Saudi Arabia announced last week it was suspending oil shipments through the Red Sea's Bab al-Mandeb strait after Yemen’s Houthis attacked two ships in the waterway.
To date, no other exporters have followed suit. A full blockage of the strategic waterway would virtually halt shipment to Europe and the United States of about 4.8 million barrels per day of crude oil and refined petroleum products.
THE YEMEN WAR
The threat to shipping in Bab al-Mandeb has been building for some time, with the Houthis targeting Saudi tankers in at least two other attacks this year.

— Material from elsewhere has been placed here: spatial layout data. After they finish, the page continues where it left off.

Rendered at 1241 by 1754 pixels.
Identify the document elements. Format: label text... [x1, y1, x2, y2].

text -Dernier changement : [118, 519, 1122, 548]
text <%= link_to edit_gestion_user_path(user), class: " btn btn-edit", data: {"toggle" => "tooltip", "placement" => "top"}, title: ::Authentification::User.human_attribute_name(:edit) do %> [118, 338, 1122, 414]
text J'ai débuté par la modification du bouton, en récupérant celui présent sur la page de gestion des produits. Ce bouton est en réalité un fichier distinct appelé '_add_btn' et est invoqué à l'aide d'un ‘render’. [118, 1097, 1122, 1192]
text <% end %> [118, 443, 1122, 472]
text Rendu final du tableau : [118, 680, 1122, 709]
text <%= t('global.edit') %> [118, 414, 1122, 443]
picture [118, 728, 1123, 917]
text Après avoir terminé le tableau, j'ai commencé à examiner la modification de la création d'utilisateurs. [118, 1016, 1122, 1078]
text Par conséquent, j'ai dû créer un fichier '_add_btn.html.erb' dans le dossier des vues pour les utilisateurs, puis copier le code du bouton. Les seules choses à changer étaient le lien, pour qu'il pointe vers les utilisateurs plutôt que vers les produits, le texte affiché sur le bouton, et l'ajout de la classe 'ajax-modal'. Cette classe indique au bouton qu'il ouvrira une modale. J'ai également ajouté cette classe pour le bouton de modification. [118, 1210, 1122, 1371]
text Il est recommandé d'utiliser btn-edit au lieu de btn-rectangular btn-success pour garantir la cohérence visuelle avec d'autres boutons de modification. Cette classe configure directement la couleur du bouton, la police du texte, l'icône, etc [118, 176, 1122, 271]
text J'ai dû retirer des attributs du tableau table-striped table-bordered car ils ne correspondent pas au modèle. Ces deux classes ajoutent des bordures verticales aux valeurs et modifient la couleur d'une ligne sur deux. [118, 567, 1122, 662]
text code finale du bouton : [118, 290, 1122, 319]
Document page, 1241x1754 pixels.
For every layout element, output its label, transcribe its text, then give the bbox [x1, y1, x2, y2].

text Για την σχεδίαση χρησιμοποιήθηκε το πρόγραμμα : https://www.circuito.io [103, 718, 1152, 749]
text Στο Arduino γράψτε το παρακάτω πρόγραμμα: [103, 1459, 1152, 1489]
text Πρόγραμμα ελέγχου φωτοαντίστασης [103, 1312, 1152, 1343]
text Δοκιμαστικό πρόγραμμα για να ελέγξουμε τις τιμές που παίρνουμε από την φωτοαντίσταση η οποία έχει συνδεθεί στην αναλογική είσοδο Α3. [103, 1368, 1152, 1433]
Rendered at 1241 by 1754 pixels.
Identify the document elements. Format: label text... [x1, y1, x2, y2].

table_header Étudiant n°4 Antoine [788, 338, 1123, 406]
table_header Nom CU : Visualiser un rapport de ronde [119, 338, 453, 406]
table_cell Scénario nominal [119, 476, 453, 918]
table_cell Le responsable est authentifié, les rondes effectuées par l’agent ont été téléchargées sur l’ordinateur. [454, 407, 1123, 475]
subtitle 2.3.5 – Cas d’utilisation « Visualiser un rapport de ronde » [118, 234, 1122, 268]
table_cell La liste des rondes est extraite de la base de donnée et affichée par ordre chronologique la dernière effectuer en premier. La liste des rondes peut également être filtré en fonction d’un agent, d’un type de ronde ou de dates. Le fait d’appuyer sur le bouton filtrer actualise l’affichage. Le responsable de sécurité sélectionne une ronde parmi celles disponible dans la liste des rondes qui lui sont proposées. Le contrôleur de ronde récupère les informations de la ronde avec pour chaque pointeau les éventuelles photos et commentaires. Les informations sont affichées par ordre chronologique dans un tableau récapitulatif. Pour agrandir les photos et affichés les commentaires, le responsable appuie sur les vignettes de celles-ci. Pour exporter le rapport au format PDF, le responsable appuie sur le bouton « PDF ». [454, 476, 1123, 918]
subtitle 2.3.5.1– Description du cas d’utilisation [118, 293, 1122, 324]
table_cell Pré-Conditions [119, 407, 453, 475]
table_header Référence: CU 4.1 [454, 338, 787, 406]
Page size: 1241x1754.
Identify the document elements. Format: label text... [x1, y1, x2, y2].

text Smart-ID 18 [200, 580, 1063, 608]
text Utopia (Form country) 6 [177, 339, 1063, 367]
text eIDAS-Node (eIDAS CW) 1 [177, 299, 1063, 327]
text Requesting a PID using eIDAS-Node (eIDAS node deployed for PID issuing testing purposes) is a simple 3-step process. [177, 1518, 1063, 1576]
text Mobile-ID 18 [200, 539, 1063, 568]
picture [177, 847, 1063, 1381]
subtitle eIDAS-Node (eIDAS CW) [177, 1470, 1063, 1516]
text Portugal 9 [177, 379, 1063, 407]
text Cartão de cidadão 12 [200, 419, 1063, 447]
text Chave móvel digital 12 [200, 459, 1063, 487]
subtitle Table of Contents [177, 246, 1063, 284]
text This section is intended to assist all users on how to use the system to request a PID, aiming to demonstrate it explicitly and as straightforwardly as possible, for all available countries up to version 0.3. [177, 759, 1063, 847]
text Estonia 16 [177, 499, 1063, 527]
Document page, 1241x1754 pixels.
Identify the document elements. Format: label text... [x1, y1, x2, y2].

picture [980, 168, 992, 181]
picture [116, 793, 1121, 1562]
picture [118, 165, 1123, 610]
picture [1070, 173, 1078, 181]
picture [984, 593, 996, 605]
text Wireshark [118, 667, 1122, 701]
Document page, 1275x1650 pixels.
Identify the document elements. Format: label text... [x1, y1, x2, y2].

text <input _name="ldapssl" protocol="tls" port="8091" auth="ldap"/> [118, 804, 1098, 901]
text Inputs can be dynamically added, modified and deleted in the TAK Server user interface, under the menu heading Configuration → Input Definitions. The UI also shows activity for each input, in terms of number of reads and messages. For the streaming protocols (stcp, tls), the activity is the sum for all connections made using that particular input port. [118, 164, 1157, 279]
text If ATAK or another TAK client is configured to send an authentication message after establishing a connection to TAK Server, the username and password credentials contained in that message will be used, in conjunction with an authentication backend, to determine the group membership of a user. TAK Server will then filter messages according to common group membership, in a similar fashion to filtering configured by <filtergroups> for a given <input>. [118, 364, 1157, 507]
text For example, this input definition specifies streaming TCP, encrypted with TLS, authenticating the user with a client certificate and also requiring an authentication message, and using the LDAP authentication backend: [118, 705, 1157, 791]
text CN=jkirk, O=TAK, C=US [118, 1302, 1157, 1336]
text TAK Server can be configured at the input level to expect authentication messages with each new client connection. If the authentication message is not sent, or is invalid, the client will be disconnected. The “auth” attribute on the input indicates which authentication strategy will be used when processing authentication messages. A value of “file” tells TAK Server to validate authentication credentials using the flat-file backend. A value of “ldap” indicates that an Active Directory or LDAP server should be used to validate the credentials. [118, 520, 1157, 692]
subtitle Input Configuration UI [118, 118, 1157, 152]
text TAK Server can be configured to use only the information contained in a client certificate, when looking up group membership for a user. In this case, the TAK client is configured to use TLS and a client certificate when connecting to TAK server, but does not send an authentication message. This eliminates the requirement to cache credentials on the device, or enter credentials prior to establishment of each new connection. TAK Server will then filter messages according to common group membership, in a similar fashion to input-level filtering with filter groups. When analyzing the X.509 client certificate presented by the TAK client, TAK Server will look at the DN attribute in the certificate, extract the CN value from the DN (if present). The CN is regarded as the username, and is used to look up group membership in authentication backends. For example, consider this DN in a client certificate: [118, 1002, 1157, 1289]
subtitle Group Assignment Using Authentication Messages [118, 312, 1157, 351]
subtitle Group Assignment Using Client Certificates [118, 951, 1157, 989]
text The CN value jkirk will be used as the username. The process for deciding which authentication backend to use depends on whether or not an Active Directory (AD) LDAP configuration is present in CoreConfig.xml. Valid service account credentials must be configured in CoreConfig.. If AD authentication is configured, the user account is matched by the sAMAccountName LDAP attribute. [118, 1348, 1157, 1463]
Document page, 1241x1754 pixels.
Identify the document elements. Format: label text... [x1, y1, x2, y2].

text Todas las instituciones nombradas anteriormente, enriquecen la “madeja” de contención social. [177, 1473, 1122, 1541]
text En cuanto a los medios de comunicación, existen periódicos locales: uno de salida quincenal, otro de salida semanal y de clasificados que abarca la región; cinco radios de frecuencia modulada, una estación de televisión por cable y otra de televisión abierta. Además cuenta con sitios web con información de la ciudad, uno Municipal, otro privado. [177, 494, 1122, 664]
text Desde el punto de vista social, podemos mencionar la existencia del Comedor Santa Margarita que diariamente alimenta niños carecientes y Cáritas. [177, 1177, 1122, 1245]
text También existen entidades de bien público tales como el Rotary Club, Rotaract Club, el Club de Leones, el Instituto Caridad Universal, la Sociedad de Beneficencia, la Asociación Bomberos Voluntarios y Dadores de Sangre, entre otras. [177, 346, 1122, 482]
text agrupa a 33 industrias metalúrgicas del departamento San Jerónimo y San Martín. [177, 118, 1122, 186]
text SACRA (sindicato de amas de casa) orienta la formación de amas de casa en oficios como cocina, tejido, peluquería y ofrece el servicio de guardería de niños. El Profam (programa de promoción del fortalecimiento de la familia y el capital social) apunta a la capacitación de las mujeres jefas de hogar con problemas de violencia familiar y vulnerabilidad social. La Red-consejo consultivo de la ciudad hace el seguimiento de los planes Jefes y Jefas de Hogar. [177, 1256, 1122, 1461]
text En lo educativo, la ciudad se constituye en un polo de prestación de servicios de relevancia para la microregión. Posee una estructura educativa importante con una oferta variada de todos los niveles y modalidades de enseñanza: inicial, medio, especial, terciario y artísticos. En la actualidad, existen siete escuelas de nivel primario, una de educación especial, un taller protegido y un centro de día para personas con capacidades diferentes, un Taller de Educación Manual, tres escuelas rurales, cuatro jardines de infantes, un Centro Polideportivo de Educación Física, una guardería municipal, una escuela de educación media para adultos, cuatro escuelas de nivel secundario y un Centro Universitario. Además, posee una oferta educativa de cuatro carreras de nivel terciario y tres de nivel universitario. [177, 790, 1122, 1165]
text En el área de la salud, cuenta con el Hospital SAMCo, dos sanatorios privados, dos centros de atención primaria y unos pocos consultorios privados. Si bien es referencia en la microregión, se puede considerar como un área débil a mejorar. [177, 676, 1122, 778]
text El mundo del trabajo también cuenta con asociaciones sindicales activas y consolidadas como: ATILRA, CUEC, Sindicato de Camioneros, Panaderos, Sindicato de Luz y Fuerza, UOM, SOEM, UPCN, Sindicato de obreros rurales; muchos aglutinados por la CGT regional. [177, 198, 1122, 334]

It is not unusual to reevaluate security after such an incident, but Riyadh's announcement also carries a political dimension.
Analysts say Saudi Arabia is trying to encourage its Western allies to take more seriously the danger posed by the Houthis and step up support for its war in Yemen.
"Rather than allowing these hostile manoeuvres to go unnoticed in the eyes of the world, the Saudi (energy) minister has placed Iran's subversions of the whole global economy under the spotlight for everyone to see," said energy consultant Sadad al-Husseini, a former senior executive at Saudi Aramco. "The capture of the port of Hodeidah will go a long way towards putting an end to these disruptions."
Hodeidah, Yemen's main port, is the target of a coalition offensive launched on June 12 in a bid to cut off the Houthis' primary supply line.